Commercial - unidentified
It appears to have the original paint job which is in fairly good condition
except for tiny droplets of hard wood sap that are pushing through the paint
in places and over the lead where the paint is slightly crazed. It has quadrant
steering with simple eyelets as guides. It appears to have a hole for a
flag pole set into the deck on an angle just forward of the transom. The
guy I got it from suggested that it may be a commercial model produced by
Bowman.
I hope this is of some use and look forward to your comments.
Tony Kearney
Port Adelaide
Australia
vmyg comment.
Thanks for the sight of this. I'm sure
you are right that it is a commercial model from the 1950s. It might just
possibly date from before 1939. Design wise there isn't much difference between
the commercial products of the pre and post war years. I don't know what it
is, but I do know that it's not a Bowman. It's too big and too sophisticated
in design terms to be one of theirs, which were pretty crude items. This bears
a close resemblance to a serious racing model of the period and has a decent
piece of lead on the keel.

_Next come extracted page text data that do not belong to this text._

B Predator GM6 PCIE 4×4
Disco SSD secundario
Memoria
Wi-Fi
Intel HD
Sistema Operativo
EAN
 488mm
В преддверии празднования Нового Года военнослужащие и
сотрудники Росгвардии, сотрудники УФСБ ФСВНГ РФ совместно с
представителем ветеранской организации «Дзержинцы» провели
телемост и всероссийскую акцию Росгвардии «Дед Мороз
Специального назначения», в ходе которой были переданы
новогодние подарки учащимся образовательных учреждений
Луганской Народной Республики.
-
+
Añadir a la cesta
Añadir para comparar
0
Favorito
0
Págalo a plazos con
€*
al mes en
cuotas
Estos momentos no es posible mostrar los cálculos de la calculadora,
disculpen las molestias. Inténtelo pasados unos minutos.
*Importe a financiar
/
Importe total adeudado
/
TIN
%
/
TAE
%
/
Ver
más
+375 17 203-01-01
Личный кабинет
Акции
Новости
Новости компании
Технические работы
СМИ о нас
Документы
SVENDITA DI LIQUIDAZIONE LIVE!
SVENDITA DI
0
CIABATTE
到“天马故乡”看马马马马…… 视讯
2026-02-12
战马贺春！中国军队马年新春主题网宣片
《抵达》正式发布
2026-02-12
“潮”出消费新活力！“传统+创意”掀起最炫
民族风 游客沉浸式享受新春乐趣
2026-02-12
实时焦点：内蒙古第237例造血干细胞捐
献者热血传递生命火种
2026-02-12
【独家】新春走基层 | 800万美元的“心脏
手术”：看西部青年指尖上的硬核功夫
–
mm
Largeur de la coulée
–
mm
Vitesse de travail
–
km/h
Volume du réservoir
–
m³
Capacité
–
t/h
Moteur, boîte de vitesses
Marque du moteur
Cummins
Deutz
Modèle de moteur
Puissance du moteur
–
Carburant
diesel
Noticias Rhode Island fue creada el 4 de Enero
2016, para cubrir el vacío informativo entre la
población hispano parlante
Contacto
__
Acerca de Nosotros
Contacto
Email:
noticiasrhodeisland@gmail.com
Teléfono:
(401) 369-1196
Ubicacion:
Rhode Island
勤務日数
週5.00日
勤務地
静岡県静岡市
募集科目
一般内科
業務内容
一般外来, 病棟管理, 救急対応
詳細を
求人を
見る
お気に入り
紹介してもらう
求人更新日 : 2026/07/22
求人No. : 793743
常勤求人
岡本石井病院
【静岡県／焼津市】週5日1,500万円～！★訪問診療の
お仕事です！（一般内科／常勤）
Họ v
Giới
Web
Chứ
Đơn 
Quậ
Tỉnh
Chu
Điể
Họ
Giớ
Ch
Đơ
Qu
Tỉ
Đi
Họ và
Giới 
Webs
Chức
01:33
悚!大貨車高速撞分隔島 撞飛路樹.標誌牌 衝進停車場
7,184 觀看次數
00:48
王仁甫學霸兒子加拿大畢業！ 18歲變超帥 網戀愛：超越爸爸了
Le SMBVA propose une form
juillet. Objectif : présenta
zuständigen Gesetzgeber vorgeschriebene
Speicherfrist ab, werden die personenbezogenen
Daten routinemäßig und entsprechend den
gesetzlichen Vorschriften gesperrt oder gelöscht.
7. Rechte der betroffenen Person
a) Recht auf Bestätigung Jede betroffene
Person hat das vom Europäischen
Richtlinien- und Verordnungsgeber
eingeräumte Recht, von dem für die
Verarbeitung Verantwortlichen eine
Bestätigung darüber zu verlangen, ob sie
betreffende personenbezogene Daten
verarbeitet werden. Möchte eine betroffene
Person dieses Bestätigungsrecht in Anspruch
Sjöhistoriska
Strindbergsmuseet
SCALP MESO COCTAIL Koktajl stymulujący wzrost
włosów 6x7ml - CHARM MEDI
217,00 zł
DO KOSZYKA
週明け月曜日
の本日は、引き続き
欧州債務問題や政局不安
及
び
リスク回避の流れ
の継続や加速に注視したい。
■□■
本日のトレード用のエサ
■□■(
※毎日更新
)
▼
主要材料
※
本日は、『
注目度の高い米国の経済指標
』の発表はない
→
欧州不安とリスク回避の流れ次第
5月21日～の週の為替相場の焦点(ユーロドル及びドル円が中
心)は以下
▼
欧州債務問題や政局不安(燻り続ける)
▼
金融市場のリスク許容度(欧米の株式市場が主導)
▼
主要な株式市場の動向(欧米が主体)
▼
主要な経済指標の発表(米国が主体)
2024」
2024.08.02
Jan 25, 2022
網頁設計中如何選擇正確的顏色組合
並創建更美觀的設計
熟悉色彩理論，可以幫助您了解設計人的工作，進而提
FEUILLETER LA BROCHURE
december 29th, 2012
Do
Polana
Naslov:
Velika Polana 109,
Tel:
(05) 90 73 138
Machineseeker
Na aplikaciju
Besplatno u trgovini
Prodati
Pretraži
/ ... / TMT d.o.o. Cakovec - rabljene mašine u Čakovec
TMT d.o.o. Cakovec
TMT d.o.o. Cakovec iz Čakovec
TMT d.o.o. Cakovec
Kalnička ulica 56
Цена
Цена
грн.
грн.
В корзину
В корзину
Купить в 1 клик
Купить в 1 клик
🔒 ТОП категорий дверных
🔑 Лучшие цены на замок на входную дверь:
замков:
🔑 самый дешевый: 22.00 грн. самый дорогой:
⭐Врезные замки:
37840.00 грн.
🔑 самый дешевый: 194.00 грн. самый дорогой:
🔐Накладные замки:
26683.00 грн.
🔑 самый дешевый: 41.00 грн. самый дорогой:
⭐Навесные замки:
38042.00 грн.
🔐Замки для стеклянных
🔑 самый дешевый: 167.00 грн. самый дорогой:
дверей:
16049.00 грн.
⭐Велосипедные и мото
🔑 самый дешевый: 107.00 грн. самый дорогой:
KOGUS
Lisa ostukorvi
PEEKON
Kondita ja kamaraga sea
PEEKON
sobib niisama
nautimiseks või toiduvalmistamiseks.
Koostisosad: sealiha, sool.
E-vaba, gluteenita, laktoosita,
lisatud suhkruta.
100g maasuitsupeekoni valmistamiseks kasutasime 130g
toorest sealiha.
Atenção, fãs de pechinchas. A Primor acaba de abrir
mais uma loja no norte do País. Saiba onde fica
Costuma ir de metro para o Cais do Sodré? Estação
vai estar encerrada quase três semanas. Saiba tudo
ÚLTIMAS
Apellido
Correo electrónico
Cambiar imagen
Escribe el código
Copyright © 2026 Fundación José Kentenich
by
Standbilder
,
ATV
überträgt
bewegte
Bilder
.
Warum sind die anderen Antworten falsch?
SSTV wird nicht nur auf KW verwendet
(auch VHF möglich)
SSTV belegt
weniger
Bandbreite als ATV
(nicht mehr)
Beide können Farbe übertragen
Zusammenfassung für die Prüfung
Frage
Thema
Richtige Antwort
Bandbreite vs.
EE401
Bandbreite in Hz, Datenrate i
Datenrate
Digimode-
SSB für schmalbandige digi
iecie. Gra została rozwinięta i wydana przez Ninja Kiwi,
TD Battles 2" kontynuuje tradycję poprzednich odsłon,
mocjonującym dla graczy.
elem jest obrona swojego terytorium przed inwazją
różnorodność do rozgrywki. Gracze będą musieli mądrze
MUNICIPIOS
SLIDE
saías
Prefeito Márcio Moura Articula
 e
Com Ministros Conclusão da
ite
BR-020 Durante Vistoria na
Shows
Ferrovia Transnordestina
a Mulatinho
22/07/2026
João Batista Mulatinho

It's the sort of thing that good toyshops and model
engineers like Bassett-Lowke would sell. Bassett's catalogues show that they
bought in a number of ranges of superior toy boats,(for instance from Alexanders
of Preston) but this one doesn't figure in any of the copies that I have,
so we can't be sure it came through Bassetts.
I recall one of my schoolfriends had something smaller but very similar in
style, even down to the paint scheme in the late 1940s, but I don't know what
it was, and I'm not sure that he did either. These things came to us from
devious sources through several hands in the immediate post war world.